Pictures stay out; please output the remaining data exactly.

• SOURCE MATERIAL:
|---|

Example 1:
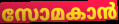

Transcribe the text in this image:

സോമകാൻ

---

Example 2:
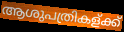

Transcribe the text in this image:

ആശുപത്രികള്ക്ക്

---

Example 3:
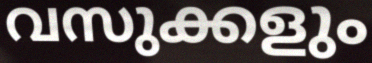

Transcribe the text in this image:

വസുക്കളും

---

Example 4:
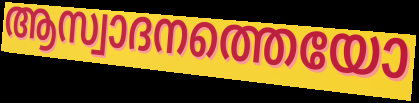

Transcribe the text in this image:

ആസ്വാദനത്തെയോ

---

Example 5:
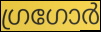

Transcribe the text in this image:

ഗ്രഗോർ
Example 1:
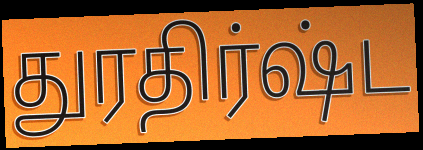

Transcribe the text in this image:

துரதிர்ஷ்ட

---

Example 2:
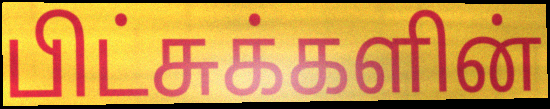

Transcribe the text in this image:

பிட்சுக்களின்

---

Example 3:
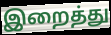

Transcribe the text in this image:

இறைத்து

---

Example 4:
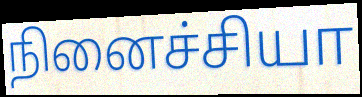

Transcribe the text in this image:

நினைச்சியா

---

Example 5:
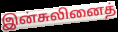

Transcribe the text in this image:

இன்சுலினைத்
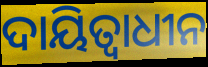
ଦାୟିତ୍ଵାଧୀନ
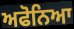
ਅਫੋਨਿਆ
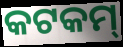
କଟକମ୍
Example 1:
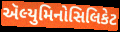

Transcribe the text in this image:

|---|

• TASK SOLUTION:
Example 1:

Transcribe the text in this image:

സോമകാൻ

---

Example 2:

Transcribe the text in this image:

ആശുപത്രികള്ക്ക്

---

Example 3:

Transcribe the text in this image:

വസുക്കളും

---

Example 4:

Transcribe the text in this image:

ആസ്വാദനത്തെയോ

---

Example 5:

Transcribe the text in this image:

ഗ്രഗോർ
Example 1:

Transcribe the text in this image:

துரதிர்ஷ்ட

---

Example 2:

Transcribe the text in this image:

பிட்சுக்களின்

---

Example 3:

Transcribe the text in this image:

இறைத்து

---

Example 4:

Transcribe the text in this image:

நினைச்சியா

---

Example 5:

Transcribe the text in this image:

இன்சுலினைத்
ଦାୟିତ୍ଵାଧୀନ
ਅਫੋਨਿਆ
କଟକମ୍
Example 1:

Transcribe the text in this image:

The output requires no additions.